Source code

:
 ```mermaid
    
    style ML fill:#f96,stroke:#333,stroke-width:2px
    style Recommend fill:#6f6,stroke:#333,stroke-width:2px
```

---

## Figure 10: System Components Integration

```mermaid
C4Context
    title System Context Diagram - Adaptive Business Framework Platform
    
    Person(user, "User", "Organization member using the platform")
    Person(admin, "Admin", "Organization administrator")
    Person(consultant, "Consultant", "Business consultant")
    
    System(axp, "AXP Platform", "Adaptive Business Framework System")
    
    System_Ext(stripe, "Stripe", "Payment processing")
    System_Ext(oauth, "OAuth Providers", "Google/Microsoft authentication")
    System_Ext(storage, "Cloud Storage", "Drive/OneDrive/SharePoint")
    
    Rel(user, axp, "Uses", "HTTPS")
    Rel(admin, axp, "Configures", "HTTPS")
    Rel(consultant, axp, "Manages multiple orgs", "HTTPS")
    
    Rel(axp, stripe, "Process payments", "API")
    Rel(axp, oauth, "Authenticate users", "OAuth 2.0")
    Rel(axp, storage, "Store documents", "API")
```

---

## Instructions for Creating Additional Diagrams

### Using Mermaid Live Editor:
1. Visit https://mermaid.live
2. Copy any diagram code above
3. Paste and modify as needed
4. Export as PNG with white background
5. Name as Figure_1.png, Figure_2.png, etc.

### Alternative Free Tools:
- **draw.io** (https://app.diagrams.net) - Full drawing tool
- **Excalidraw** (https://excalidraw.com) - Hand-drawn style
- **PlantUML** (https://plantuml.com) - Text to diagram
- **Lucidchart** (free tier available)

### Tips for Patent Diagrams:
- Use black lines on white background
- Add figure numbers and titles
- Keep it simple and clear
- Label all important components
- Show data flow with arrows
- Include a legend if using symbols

## Try it
The result should be every line that contains "consultant", copied from the entries.

## Output below
    Person(consultant, "Consultant", "Business consultant")
    Rel(consultant, axp, "Manages multiple orgs", "HTTPS")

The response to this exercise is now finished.